DIRECTIONS FOR THIS TASK: According to the passage on the 1940 South Dakota Senate election, who was elected President pro tempore of the Senate?

** TEXT PASSAGE follows **

1940 South Dakota Senate election

35 seats in the South Dakota Senate 18 seats needed for a majority
|  | Majority party | Minority party |
| Leader | A. W. Odell | Carl Weir |
| Party | Republican | Democratic |
| Leader since | 1939 | 1939 |
| Leader's seat | 8th (McCook–Hanson) | 15th (Beadle Co.) |
| Last election | 30 | 5 |
| Seats won | 31 | 4 |
| Seat change | +1 | −1 |
| Popular vote | 85,784 | 55,130 |
- Republican hold Republican gain Democratic hold Democratic gain Multi-member districts: Republican majority Democratic majority Republican: 50–60% 60–70% Unopposed Republican: 50–60% 60–70% 70–80% Unopposed Democratic: 50–60% 60–70% No votes
| President pro tempore before election A. W. Odell Republican | Elected President pro tempore D. J. Tiede Republican |

= 1940 South Dakota Senate election =

Elections to the South Dakota Senate were held on November 5, 1940, to elect 35 candidates to the Senate to serve a two-year term in the 27th South Dakota Legislature. Republicans won thirty-one seats, a gain of one from the thirty they won at the 1938 general election, retaining their supermajority status in the chamber. Democrats won four seats, a loss of one from 1938. Republican Senator D. J. Tiede of Parkston (District 4, Douglas–Hutchinson) was elected President pro tempore of the Senate.

This election took place alongside races for U.S. presidential electors, U.S. House, governor, state house, and numerous other state and local elections.

** End of TEXT PASSAGE **
** PROVIDED DATA follows **

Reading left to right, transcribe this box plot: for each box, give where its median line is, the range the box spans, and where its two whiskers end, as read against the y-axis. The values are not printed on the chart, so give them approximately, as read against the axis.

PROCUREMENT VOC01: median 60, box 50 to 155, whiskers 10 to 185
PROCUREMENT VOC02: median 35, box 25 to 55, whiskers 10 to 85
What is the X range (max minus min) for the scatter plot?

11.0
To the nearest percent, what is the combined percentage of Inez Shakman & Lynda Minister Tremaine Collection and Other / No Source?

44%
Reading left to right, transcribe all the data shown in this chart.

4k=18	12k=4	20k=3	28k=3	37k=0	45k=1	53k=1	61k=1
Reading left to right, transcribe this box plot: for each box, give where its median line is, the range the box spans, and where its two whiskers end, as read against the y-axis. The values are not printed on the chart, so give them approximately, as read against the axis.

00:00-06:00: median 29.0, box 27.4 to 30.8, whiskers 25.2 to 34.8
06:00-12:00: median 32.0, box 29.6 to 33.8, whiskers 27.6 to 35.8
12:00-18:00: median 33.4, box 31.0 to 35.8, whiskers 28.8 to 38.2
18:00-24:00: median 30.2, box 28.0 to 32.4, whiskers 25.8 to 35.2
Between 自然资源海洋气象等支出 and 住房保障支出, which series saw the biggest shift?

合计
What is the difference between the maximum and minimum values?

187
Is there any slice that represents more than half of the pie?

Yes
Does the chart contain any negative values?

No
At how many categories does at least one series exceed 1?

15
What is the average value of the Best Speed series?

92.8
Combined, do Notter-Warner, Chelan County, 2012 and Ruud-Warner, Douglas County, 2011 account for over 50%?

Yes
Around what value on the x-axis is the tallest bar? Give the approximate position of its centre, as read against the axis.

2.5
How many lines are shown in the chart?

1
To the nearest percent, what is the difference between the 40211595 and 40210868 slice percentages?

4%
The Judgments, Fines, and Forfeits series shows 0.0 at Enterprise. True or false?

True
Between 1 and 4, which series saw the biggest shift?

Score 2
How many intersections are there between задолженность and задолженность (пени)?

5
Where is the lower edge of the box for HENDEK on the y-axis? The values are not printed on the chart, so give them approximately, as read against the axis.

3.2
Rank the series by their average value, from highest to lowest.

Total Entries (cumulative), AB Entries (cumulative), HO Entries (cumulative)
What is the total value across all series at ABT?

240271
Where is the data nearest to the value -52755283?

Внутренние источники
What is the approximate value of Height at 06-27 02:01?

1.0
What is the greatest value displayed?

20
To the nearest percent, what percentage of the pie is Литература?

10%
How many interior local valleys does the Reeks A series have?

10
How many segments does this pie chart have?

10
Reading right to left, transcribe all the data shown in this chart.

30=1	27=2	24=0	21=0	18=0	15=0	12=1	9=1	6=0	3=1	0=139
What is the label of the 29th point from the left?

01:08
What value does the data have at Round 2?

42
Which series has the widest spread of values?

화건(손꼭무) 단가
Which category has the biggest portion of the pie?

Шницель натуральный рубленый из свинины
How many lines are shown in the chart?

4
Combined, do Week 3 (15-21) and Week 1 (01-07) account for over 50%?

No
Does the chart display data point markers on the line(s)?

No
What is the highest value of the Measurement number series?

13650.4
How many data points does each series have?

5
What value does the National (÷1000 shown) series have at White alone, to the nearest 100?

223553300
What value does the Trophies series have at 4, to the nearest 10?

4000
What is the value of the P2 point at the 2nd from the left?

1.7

** End of PROVIDED DATA **

COMPLETED TASK: Republican Senator D. J. Tiede of Parkston (District 4, Douglas–Hutchinson).